What you should do: There is one span to output from the data below: the lines starting at the line with "right hip: (519, 605)" and ending at the line with "right wrist: (259, 369)". Output it exactly, ends included, nothing more.

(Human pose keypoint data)
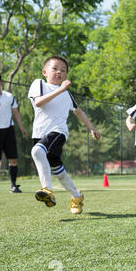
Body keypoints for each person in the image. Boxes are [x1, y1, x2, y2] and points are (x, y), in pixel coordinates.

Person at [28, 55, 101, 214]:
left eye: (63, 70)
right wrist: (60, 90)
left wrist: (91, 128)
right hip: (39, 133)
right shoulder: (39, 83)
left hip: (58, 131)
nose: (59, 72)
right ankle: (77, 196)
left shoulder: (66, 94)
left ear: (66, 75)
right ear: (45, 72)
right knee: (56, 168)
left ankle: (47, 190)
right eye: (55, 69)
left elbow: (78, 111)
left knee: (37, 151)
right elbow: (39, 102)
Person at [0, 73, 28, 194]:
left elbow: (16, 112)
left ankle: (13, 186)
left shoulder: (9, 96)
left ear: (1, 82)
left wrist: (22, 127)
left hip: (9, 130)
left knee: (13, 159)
==
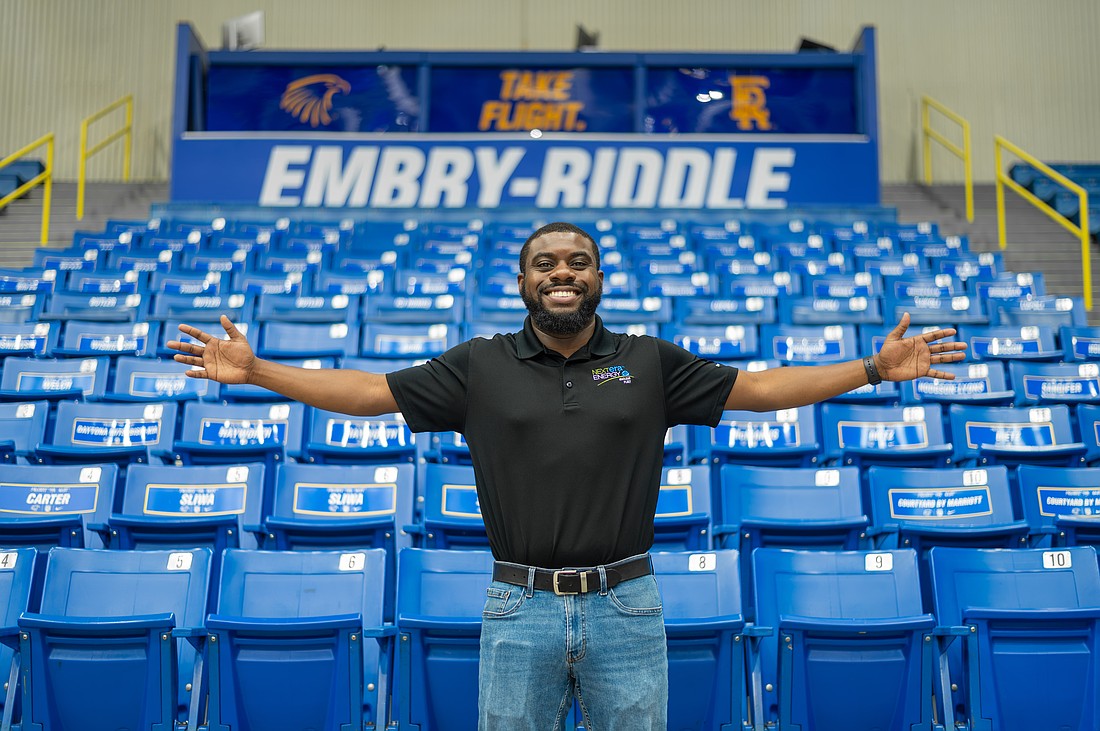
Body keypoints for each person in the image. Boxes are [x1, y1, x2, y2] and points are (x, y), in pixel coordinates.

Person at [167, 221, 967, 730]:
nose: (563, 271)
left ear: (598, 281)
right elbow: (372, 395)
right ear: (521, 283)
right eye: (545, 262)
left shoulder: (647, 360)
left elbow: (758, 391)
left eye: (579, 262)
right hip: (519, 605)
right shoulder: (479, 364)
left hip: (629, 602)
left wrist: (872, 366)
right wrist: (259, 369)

Output for this task:
right hip: (519, 605)
right shoulder: (479, 364)
left hip: (629, 602)
left wrist: (872, 366)
right wrist: (259, 369)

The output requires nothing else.